Extrait du texte:
════

Mais qui donc, de nos jours, serait dupe de la majesté solennelle de ces jugements ? Qui ne sait que lorsque Bacon regarde une face des choses, soit qu’il l’admire, soit qu’il la méprise ou la déplore, il enfle les termes et la voix en homme qui veut parler à l’univers ? En le prenant alors au mot on s’expose à recevoir bientôt un démenti. Il n’est pas plus indulgent à l’égard des sensualistes absolus qu’envers les partisans de l’opinion contraire. « S’il est, — dit-il, — un mortel qui de la seule contemplation des choses sensibles et matérielles, se flatte de tirer assez de lumières pour rendre manifestes la nature et la volonté divines, cet homme est vraiment le jouet d’une vaine philosophie. » Les philosophes qui sont plongés dans le monde des sens, sont qualifiés par lui de a minime divini ». Un expérimentaliste exclusif ne reconnaîtrait qu’une sorte de connaissances : lui, il en compte deux : « La science est semblable aux eaux. Des eaux, les unes tombent du ciel, les autres viennent de la terre. La première division des sciences doit se tirer de la différence de leurs sources. De ces sources, les unes sont en haut, les autres en bas. Toute science, en effet, comprend deux espèces de connaissances : l’une qui est d’inspiration divine, l’autre qui s’élève du sein de la perception sensible[4]. »

Ainsi, que Bacon ait éliminé la connaissance rationnelle, celle d’en haut, il est impossible de le soutenir. Peut-être objectera-t-on qu’il n’a fait à l’activité propre de l’esprit qu’une part dérisoire. À la vérité sa pensée sur ce sujet est flottante comme toujours : elle oscille d’un contraire à l’autre et semble céder au souffle mobile de la

  1. De Augm., lib. I, t. I, p. 71.
  2. De Augm., lib. I, t. I, p. 63.
  3. Epistola ad F. Baranzanum, t. III, p. 546.
  4. De Augm., lib. III, cap. I, t. I, p. 101.

════

Les données:
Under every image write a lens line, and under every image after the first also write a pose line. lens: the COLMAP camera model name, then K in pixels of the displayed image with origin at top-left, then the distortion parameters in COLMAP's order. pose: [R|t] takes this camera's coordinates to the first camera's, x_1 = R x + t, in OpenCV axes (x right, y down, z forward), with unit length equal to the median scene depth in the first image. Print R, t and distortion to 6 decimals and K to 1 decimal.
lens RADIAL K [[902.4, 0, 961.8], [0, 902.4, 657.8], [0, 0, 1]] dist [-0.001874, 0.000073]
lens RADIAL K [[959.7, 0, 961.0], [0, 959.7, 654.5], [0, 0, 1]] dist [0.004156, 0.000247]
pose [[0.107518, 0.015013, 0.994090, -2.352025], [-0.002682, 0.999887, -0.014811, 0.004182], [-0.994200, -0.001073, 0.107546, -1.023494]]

════

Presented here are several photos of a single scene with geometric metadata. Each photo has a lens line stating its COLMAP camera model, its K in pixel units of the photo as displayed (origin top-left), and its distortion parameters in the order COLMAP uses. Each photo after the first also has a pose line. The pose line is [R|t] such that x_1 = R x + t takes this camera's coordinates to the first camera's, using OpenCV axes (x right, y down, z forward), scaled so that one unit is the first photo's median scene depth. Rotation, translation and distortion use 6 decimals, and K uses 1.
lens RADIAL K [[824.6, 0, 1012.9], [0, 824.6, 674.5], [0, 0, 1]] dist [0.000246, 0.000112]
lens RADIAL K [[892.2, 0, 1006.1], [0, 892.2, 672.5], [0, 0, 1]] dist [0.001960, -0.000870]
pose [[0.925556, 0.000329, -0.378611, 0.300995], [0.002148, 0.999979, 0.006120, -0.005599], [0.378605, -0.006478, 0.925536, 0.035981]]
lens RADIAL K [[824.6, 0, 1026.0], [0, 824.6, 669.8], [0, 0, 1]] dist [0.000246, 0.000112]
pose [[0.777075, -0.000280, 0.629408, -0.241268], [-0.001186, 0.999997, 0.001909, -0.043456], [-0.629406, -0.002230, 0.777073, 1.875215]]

════

Consigne de travail: Modifiez l'extrait sur Bacon en remplaçant « flottante » par « hésitante », puis recopiez tout ce qui va de « Ainsi, que Bacon » jusqu'à « t. I, p. 101. ».

Réponse ci-dessous:
Ainsi, que Bacon ait éliminé la connaissance rationnelle, celle d’en haut, il est impossible de le soutenir. Peut-être objectera-t-on qu’il n’a fait à l’activité propre de l’esprit qu’une part dérisoire. À la vérité sa pensée sur ce sujet est hésitante comme toujours : elle oscille d’un contraire à l’autre et semble céder au souffle mobile de la

  1. De Augm., lib. I, t. I, p. 71.
  2. De Augm., lib. I, t. I, p. 63.
  3. Epistola ad F. Baranzanum, t. III, p. 546.
  4. De Augm., lib. III, cap. I, t. I, p. 101.